Palazzo Datini a Prato
Sise Newsletter, 01-07-2013, Daniela Manetti
Palazzo Datini a Prato. Una casa fatta per durare mille anni, a cura di Jérôme Hayez e Diana Toccafondi, Firenze, Edizioni Polistampa, 2012, 2 t., pp. 685. “In realtà tutto viene raccontato da una casa. È la casa l’io narrante”. Così scriveva Fosco Maraini nel 1999 e queste parole ben si adattano a introdurre la storia di un palazzo che è, in realtà, non una semplice costruzione architettonica, ma un luogo capace di raccontare, come osservano i curatori, “il succedersi delle generazioni, la circolazione di ospiti e residenti, l’eco privata degli avvenimenti pubblici”. La casa che Francesco di Marco Datini costruì per sé e la su famiglia accolse e ancora conserva il suo archivio e quella del Ceppo (la fondazione benefica sorta dal suo lascito testamentario), oltre all’Archivio di Stato, costituito nel 1957. Il grande archivio del mercante e tutta la memoria storica della città – che, non dimentichiamo, affascinò Fernand Braudel al punto da indurlo a lavorare a lungo nella città toscana e da scriverne con alcuni collaboratori la storia – sono riuniti
dentro il medesimo luogo. Se la documentazione del periodo datiniano è prevalentemente di tipo economico, non mancano le carte capaci di gettare luce sulla personalità e la vita di Francesco e le testimonianza di un’intera epoca, di una mentalità e di un’area geografica di dimensioni europee. Il percorso all’interno del palazzo consente di seguire l’itinerario di coloro che vi hanno vissuto (le stanze destinate all’abitazione, i magazzini, gli spazi di servizio e quelli di rappresentanza), la trasformazione della casa da dimora privata a luogo di esercizio dell’attività assistenziale della Casa Pia dei Ceppi – nel periodo mediceo, quando vennero unificati i “ceppi” quest’ultima ebbe nuove funzioni gestionali e razionalizzatrici, mentre sotto i Lorena proprio ad essi vennero affidate funzioni riparatrici della manomorta ecclesiastica e non solo  – infine, archivio della città e museo, dove oggi si ‘amministra’ un altro patrimonio, quello della memoria e della cultura. Il ricco e  ospitale Francesco Datini ebbe non poche visite illustri, come quelle di Francesco Go
nzaga, Leonardo Dandolo, ambasciatore della repubblica veneziana, del re Luigi II d’Angiò, ai quali metteva a sua disposizione l’intero piano sulla strada.
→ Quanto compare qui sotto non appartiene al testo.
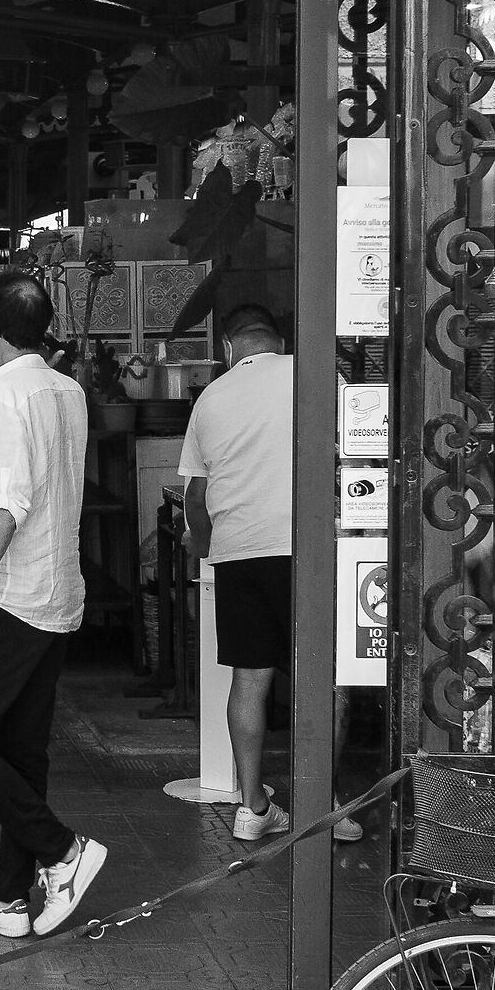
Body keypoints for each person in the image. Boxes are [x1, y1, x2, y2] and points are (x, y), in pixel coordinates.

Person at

Se già allora il palazzo costituiva un segno forte dell’identità cittadina, oggi rappresenta “la storia della città che si è aperta ai poveri, il dono che un mercante volle per la sua gente”. Il volume colma pertanto una lacuna: il “monumento/documento” palazzo Datini non aveva avuto finora una storia che lo raccontasse nella sua interezza, riannodando i fili di una vicenda che si snoda attraverso sei secoli e conta un patrimonio archivistico di assoluto rilievo per ricerche nel mondo medievale dell’area mediterranea. Va detto, inoltre, che il secondo tomo è interamente dedicato alla trascrizione di documenti, in gran parte inediti che ripercorrono la costruzione e la decorazione del palazzo e danno voce a pittori, artigiani, muratori, serve e che l’intera opera si avvale di un cospicuo supporto fotografico, in grado di restituirci non solo la bellezza dell’edificio, ma anche il fascino dei molti documenti riprodotti in originale.